Hubungan sosial antara orang Tionghoa dan santri di Lasem terjalin dengan baik. Perasaan persaudaraan dipadu dengan kenyataan sosial berupa perkawinan silang antara etnis Cina dengan Jawa. Kyai Mazid yang menikah dengan perempuan Tionghoa, dan Thiam Pie yang menikah dengan perempuan pribumi Jawa merupakan lembaran kisah tentang hubungan perkawinan warga lintas entis di Lasem.
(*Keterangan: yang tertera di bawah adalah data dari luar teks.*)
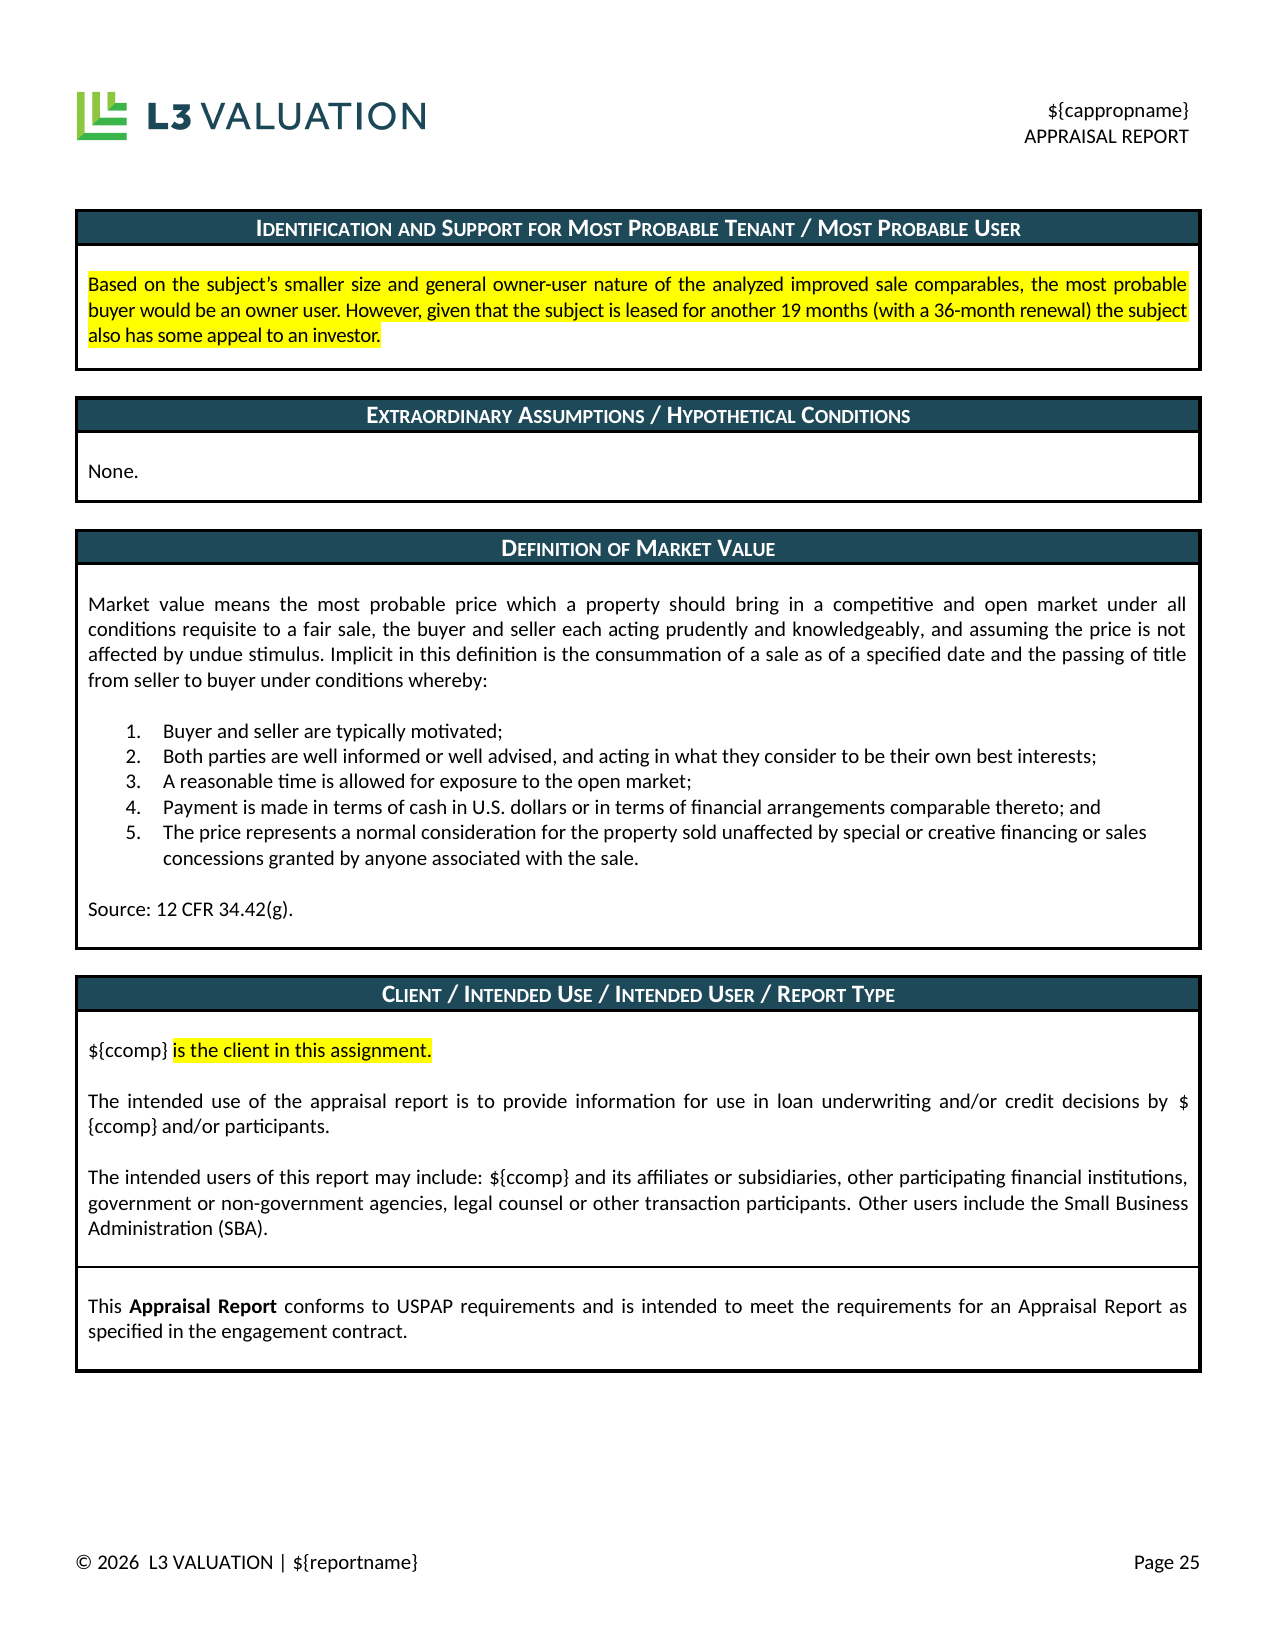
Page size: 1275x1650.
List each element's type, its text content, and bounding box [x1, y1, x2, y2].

table_cell Market value means the most probable price which a property should bring in a competitive and open market under all conditions requisite to a fair sale, the buyer and seller each acting prudently and knowledgeably, and assuming the price is not affected by undue stimulus. Implicit in this definition is the consummation of a sale as of a specified date and the passing of title from seller to buyer under conditions whereby: Buyer and seller are typically motivated; Both parties are well informed or well advised, and acting in what they consider to be their own best interests; A reasonable time is allowed for exposure to the open market; Payment is made in terms of cash in U.S. dollars or in terms of financial arrangements comparable thereto; and The price represents a normal consideration for the property sold unaffected by special or creative financing or sales concessions granted by anyone associated with the sale. Source: 12 CFR 34.42(g). [78, 565, 1198, 947]
table_cell None. [78, 433, 1198, 500]
table_header Client / Intended Use / Intended User / Report Type [78, 978, 1198, 1009]
table_cell ${ccomp} is the client in this assignment. The intended use of the appraisal report is to provide information for use in loan underwriting and/or credit decisions by ${ccomp} and/or participants. The intended users of this report may include: ${ccomp} and its affiliates or subsidiaries, other participating financial institutions, government or non-government agencies, legal counsel or other transaction participants. Other users include the Small Business Administration (SBA). [78, 1012, 1198, 1266]
table_header Definition of Market Value [78, 532, 1198, 562]
table_cell This Appraisal Report conforms to USPAP requirements and is intended to meet the requirements for an Appraisal Report as specified in the engagement contract. [78, 1268, 1198, 1369]
table_header Identification and Support for Most Probable Tenant / Most Probable User [78, 212, 1198, 243]
table_header Extraordinary Assumptions / Hypothetical Conditions [78, 400, 1198, 430]
picture [60, 75, 440, 156]
table_cell Based on the subject’s smaller size and general owner-user nature of the analyzed improved sale comparables, the most probable buyer would be an owner user. However, given that the subject is leased for another 19 months (with a 36-month renewal) the subject also has some appeal to an investor. [78, 246, 1198, 368]
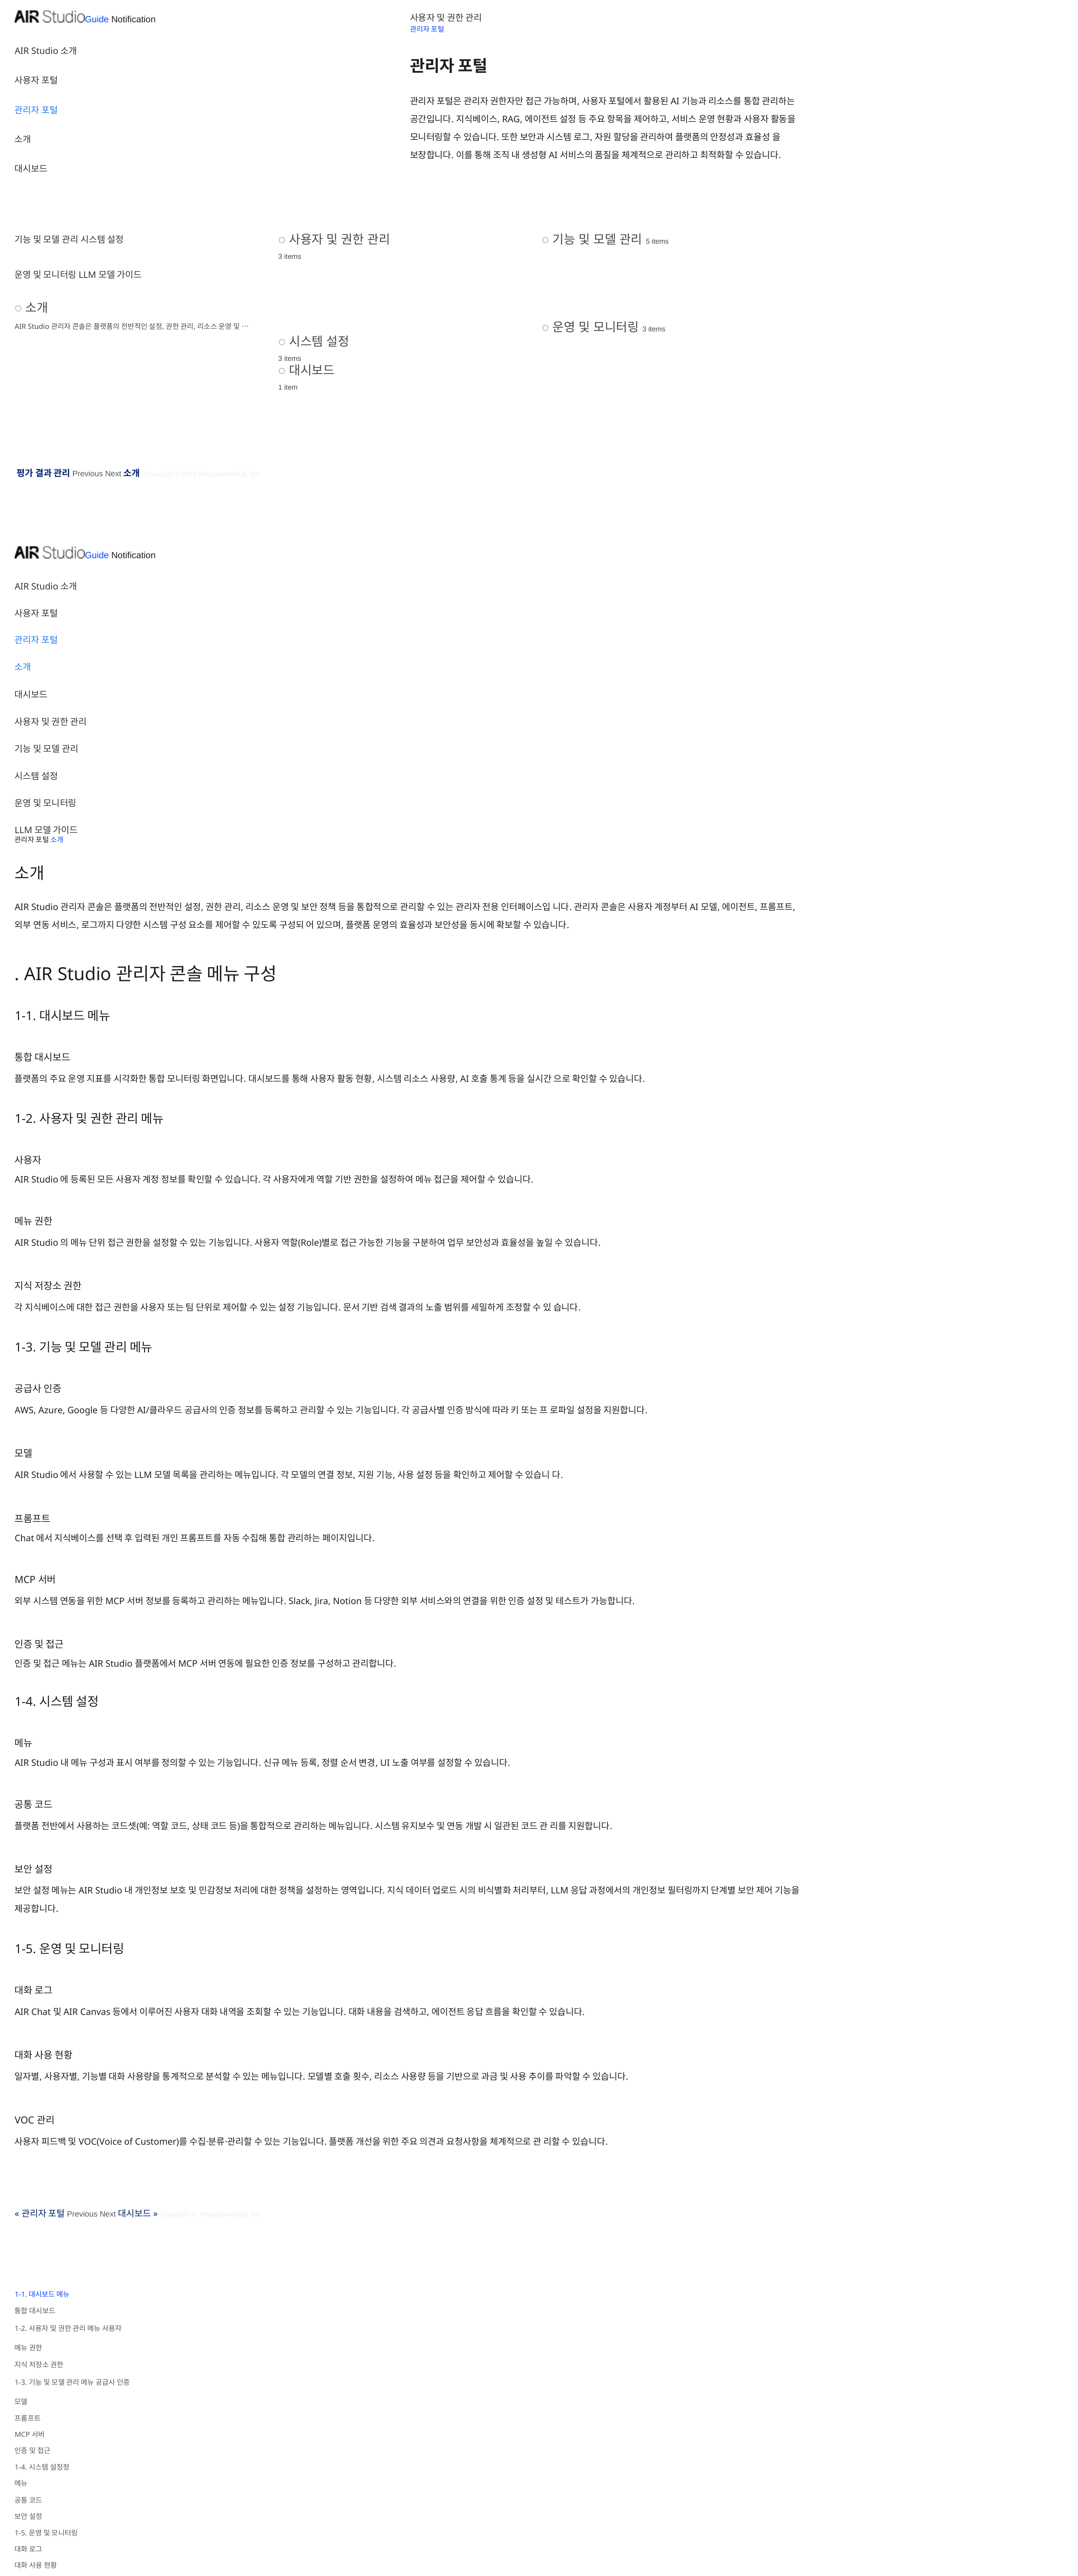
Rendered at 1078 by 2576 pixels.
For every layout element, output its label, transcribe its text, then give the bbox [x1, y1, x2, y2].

text 관리자 포털은 관리자 권한자만 접근 가능하며, 사용자 포털에서 활용된 AI 기능과 리소스를 통합 관리하는 공간입니다. 지식베이스, RAG, 에이전트 설정 등 주요 항목을 제어하고, 서비스 운영 현황과 사용자 활동을 모니터링할 수 있습니다. 또한 보안과 시스템 로그, 자원 할당을 관리하여 플랫폼의 안정성과 효율성 을 보장합니다. 이를 통해 조직 내 생성형 AI 서비스의 품질을 체계적으로 관리하고 최적화할 수 있습니다. [410, 94, 805, 161]
text AIR Studio에 등록된 모든 사용자 계정 정보를 확인할 수 있습니다. 각 사용자에게 역할 기반 권한을 설정하여 메뉴 접근을 제어할 수 있습니다. [15, 1174, 805, 1185]
text 프롬프트 [15, 2414, 805, 2423]
text 사용자 [15, 1154, 805, 1166]
text 사용자 및 권한 관리 [410, 11, 805, 24]
text 관리자 포털 [410, 24, 805, 34]
text 보안 설정 [15, 2512, 805, 2521]
text 평가 결과 관리 Previous Next 소개 Copyright © 2025 Megazonecloud, Inc. [15, 466, 805, 479]
text 지식 저장소 권한 [15, 2361, 805, 2369]
text 공통 코드 [15, 2496, 805, 2504]
text 사용자 피드백 및 VOC(Voice of Customer)를 수집·분류·관리할 수 있는 기능입니다. 플랫폼 개선을 위한 주요 의견과 요청사항을 체계적으로 관 리할 수 있습니다. [15, 2134, 805, 2147]
text 기능 및 모델 관리 시스템 설정 [15, 232, 278, 245]
text 대시보드 [15, 689, 805, 700]
text 메뉴 권한 [15, 2344, 805, 2352]
text 소개 [15, 132, 410, 145]
text 소개 [15, 864, 805, 883]
text 1-3. 기능 및 모델 관리 메뉴 공급사 인증 [15, 2377, 805, 2387]
text 사용자 포털 [15, 608, 805, 619]
text MCP 서버 [15, 1574, 805, 1585]
picture [14, 10, 85, 23]
text AWS, Azure, Google 등 다양한 AI/클라우드 공급사의 인증 정보를 등록하고 관리할 수 있는 기능입니다. 각 공급사별 인증 방식에 따라 키 또는 프 로파일 설정을 지원합니다. [15, 1403, 805, 1416]
text 관리자 포털 [15, 635, 805, 645]
text 통합 대시보드 [15, 1052, 805, 1063]
text 사용자 포털 [15, 73, 410, 86]
text 시스템 설정 [15, 771, 805, 781]
text AIR Studio 관리자 콘솔은 플랫폼의 전반적인 설정, 권한 관리, 리소스 운영 및 보안 정책 등을 통합적으로 관리할 수 있는 관리자 전용 인터페이스입 니다. 관리자 콘솔은 사용자 계정부터 AI 모델, 에이전트, 프롬프트, 외부 연동 서비스, 로그까지 다양한 시스템 구성 요소를 제어할 수 있도록 구성되 어 있으며, 플랫폼 운영의 효율성과 보안성을 동시에 확보할 수 있습니다. [15, 900, 805, 931]
text Guide Notification [15, 11, 410, 24]
text 1-4. 시스템 설정 [15, 1694, 805, 1709]
text ️ 시스템 설정 [278, 334, 542, 349]
text ️ 기능 및 모델 관리 5 items [542, 232, 805, 247]
text 기능 및 모델 관리 [15, 744, 805, 754]
text 공통 코드 [15, 1799, 805, 1810]
text 프롬프트 [15, 1513, 805, 1524]
text ️ 사용자 및 권한 관리 [278, 232, 542, 247]
text 지식 저장소 권한 [15, 1280, 805, 1292]
text 인증 및 접근 [15, 2447, 805, 2455]
picture [14, 546, 85, 559]
text . AIR Studio 관리자 콘솔 메뉴 구성 [15, 963, 805, 984]
text 메뉴 권한 [15, 1216, 805, 1227]
text AIR Studio에서 사용할 수 있는 LLM 모델 목록을 관리하는 메뉴입니다. 각 모델의 연결 정보, 지원 기능, 사용 설정 등을 확인하고 제어할 수 있습니 다. [15, 1468, 805, 1481]
text AIR Studio 소개 [15, 581, 805, 592]
text 인증 및 접근 메뉴는 AIR Studio 플랫폼에서 MCP 서버 연동에 필요한 인증 정보를 구성하고 관리합니다. [15, 1658, 805, 1669]
text 1-3. 기능 및 모델 관리 메뉴 [15, 1340, 805, 1355]
text 소개 [15, 662, 805, 672]
text 1-4. 시스템 설정정 [15, 2463, 805, 2471]
text 3 items [278, 354, 542, 363]
text 대시보드 [15, 161, 410, 175]
text AIR Studio 내 메뉴 구성과 표시 여부를 정의할 수 있는 기능입니다. 신규 메뉴 등록, 정렬 순서 변경, UI 노출 여부를 설정할 수 있습니다. [15, 1757, 805, 1768]
text 3 items [278, 252, 542, 261]
text 외부 시스템 연동을 위한 MCP 서버 정보를 등록하고 관리하는 메뉴입니다. Slack, Jira, Notion 등 다양한 외부 서비스와의 연결을 위한 인증 설정 및 테스트가 가능합니다. [15, 1594, 805, 1607]
text 공급사 인증 [15, 1383, 805, 1395]
text AIR Studio 관리자 콘솔은 플랫폼의 전반적인 설정, 권한 관리, 리소스 운영 및 … [15, 321, 278, 331]
text 1-1. 대시보드 메뉴 [15, 1009, 805, 1023]
text ️ 대시보드 [278, 363, 542, 377]
text 모델 [15, 2398, 805, 2406]
text 플랫폼의 주요 운영 지표를 시각화한 통합 모니터링 화면입니다. 대시보드를 통해 사용자 활동 현황, 시스템 리소스 사용량, AI 호출 통계 등을 실시간 으로 확인할 수 있습니다. [15, 1071, 805, 1084]
text 인증 및 접근 [15, 1638, 805, 1650]
text 사용자 및 권한 관리 [15, 716, 805, 727]
text Guide Notification [15, 549, 805, 560]
text 모델 [15, 1448, 805, 1459]
text 1 item [278, 383, 542, 391]
text 일자별, 사용자별, 기능별 대화 사용량을 통계적으로 분석할 수 있는 메뉴입니다. 모델별 호출 횟수, 리소스 사용량 등을 기반으로 과금 및 사용 추이를 파악할 수 있습니다. [15, 2069, 805, 2082]
text LLM 모델 가이드 [15, 825, 805, 836]
text 각 지식베이스에 대한 접근 권한을 사용자 또는 팀 단위로 제어할 수 있는 설정 기능입니다. 문서 기반 검색 결과의 노출 범위를 세밀하게 조정할 수 있 습니다. [15, 1300, 805, 1313]
text 보안 설정 [15, 1863, 805, 1875]
text « 관리자 포털 Previous Next 대시보드 » Copyright © Megazonecloud, Inc. [15, 2206, 805, 2219]
text MCP 서버 [15, 2430, 805, 2439]
text 관리자 포털 소개 [15, 836, 805, 844]
text 플랫폼 전반에서 사용하는 코드셋(예: 역할 코드, 상태 코드 등)을 통합적으로 관리하는 메뉴입니다. 시스템 유지보수 및 연동 개발 시 일관된 코드 관 리를 지원합니다. [15, 1819, 805, 1832]
text Chat에서 지식베이스를 선택 후 입력된 개인 프롬프트를 자동 수집해 통합 관리하는 페이지입니다. [15, 1533, 805, 1543]
text AIR Studio 소개 [15, 43, 410, 57]
text 1-5. 운영 및 모니터링 [15, 2529, 805, 2537]
text 관리자 포털 [15, 103, 410, 116]
text 1-2. 사용자 및 권한 관리 메뉴 [15, 1111, 805, 1126]
text 운영 및 모니터링 [15, 798, 805, 808]
text 대화 사용 현황 [15, 2049, 805, 2061]
text 보안 설정 메뉴는 AIR Studio 내 개인정보 보호 및 민감정보 처리에 대한 정책을 설정하는 영역입니다. 지식 데이터 업로드 시의 비식별화 처리부터, LLM 응답 과정에서의 개인정보 필터링까지 단계별 보안 제어 기능을 제공합니다. [15, 1883, 805, 1915]
text 대화 로그 [15, 2545, 805, 2553]
text 관리자 포털 [410, 53, 805, 77]
text 대화 로그 [15, 1984, 805, 1996]
text ️ 운영 및 모니터링 3 items [542, 320, 805, 334]
text ️ 소개 [15, 300, 278, 315]
text 메뉴 [15, 2479, 805, 2488]
text VOC 관리 [15, 2114, 805, 2126]
text AIR Studio의 메뉴 단위 접근 권한을 설정할 수 있는 기능입니다. 사용자 역할(Role)별로 접근 가능한 기능을 구분하여 업무 보안성과 효율성을 높일 수 있습니다. [15, 1236, 805, 1249]
text 메뉴 [15, 1737, 805, 1749]
text AIR Chat 및 AIR Canvas 등에서 이루어진 사용자 대화 내역을 조회할 수 있는 기능입니다. 대화 내용을 검색하고, 에이전트 응답 흐름을 확인할 수 있습니다. [15, 2005, 805, 2017]
text 1-1. 대시보드 메뉴 [15, 2290, 805, 2299]
text 1-5. 운영 및 모니터링 [15, 1941, 805, 1956]
text 통합 대시보드 [15, 2306, 805, 2315]
text 운영 및 모니터링 LLM 모델 가이드 [15, 268, 278, 281]
text 1-2. 사용자 및 권한 관리 메뉴 사용자 [15, 2323, 805, 2333]
text 대화 사용 현황 [15, 2561, 805, 2570]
Dari ilustrasi di atas, hubungan sosial antara orang Tionghoa dan santri di Lasem berimplikasi pada terjaganya nilai keharmonisan di antara warga Lasem. Selain itu juga tercerminkan nilai-nilai toleransi yang terdapat pada masyarakat Lasem antara penduduk asli dan etnis Cina.
Kebersamaan yang terpadu dalam hubungan harmonis dalam narasi Perang Kuning merupakan basis ingatan untuk menjaga relasi damai antarwarga Lasem. Hubungan harmonis itu terjaga di kalangan elit Tionghoa (pengusaha dan pengurus organisasi), dan elit santri (kyai dan pengasuh pesantren) untuk menjaga komunikasi dan meredam ancaman kekerasan.
Kesimpulan
Sejarah telah mencatat interaksi sosial yang terjadi antara masyarakat Lasem pribumi dengan etnis Cina, sejak abad 14 hingga abad 16. Meskipun interaksi kedua etnis tersebut mengalami pasang surut, namun harmoni dan toleransi itu senantiasa berjalan dengan baik.
Kedatangan etnis Cina di Lasem melahirkan kebudayaan dan pluralitas dalam masyarakat. Pluralitas itu membentuk sebuah harmonisasi kerukunan dalam beragama dan bersosial. Hubungan yang harmonis antara kedua etnis tersebut terutama ketika bersamasama melawan penjajah Belanda di bumi Lasem. Harmoni dan toleransi masyarakat muslim Lasem juga dapat lihat dari interaksi penduduk asli secara baik dengan para pendatang, baik yang beragama muslim maupun non muslim yang kebanyakan dari etnis Cina.
Dalam kehidupan sehari-hari, harmoni terjaga karena beberapa faktor, yakni perkawinan silang, perasaan bersaudara antarwarga, hingga terbukannya ruangruang sosial. Perkawinan silang antarwarga lintas etnik yang terdiri dari orang Tionghoa, pribumi Jawa dan santri, terjadi sejak hadirnya orang Tionghoa di Lasem.